Berke and other sports experts say Dolan is reacting to last week's announcement that the New York Yankees are planning to merge with the New Jersey Nets pro-basketball team (Daily Variety, Feb. 26).
Dolan and George Steinbrenner, the principal owner of the Yankees, have held talks on and off over the last year or so, with Dolan wanting to buy the team outright. Steinbrenner, still unwilling to relinquish his power, appears willing to sell a majority interest only if he can maintain control.
Sources say Steinbrenner put out word of the proposed Yankees-Nets venture on Feb. 25 mainly as a shot across Dolan's bow to muscle Cablevision back to the bargaining table.

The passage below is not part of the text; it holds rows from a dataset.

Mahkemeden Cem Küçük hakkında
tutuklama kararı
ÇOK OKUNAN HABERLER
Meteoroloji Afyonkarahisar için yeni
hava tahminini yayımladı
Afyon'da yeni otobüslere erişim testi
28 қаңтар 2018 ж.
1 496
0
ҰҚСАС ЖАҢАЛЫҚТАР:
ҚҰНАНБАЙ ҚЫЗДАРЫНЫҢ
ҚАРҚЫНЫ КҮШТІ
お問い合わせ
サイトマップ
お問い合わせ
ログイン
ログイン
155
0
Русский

The report of Cablevision's interest in buying the Mets is Dolan's return shot, said Burke, a response to the possibility that the Yankees and Nets will walk away from their current separate deals for exclusive cable TV rights with MSG and Fox Sports NY, the regional cable networks owned by Dolan in partnership with Fox Liberty Sports. The Yankee deal with MSG expires following the 2000 season; the Nets contract finishes after 2001-02.
In 1986, Dolan paid $486 million for a 12-year TV contract with the Yankees, and the last thing Dolan wants is to get into a bidding war for renewal of the Yankee contract with:
- The Walt Disney-owned ESPN, which would love to create a rival regional-sports network in the N.Y. area, using the Yankees and Nets as the linchpin programming, supplemented with the thousands of hours of sports that ESPN has the rights to.
- Time Warner, which created its first regional network on Feb. 24, Turner South, a TBS spinoff that will feature games of three Atlanta-based professional teams owned by Turner -- the Braves, Hawks and Thrashers -- as well as movies and TV series. A new regional-sports network in N.Y. set in motion by Time Warner would get instant clearance on the 1.2-million households that subscribe to Time Warner Cable of New York City.
- An ad hoc regional created by Steinbrenner and the principal owners of the Nets, Raymond Chambers and Lewis Katz. Without a major media backer, however, this regional could have difficulty getting cleared not only by Time Warner Cable but by Cablevision Systems Corp., which controls 2.7 million subscribers in the Greater N.Y./New Jersey area, and by Comcast Corp., which reaches about 400,000 subscribers in the area.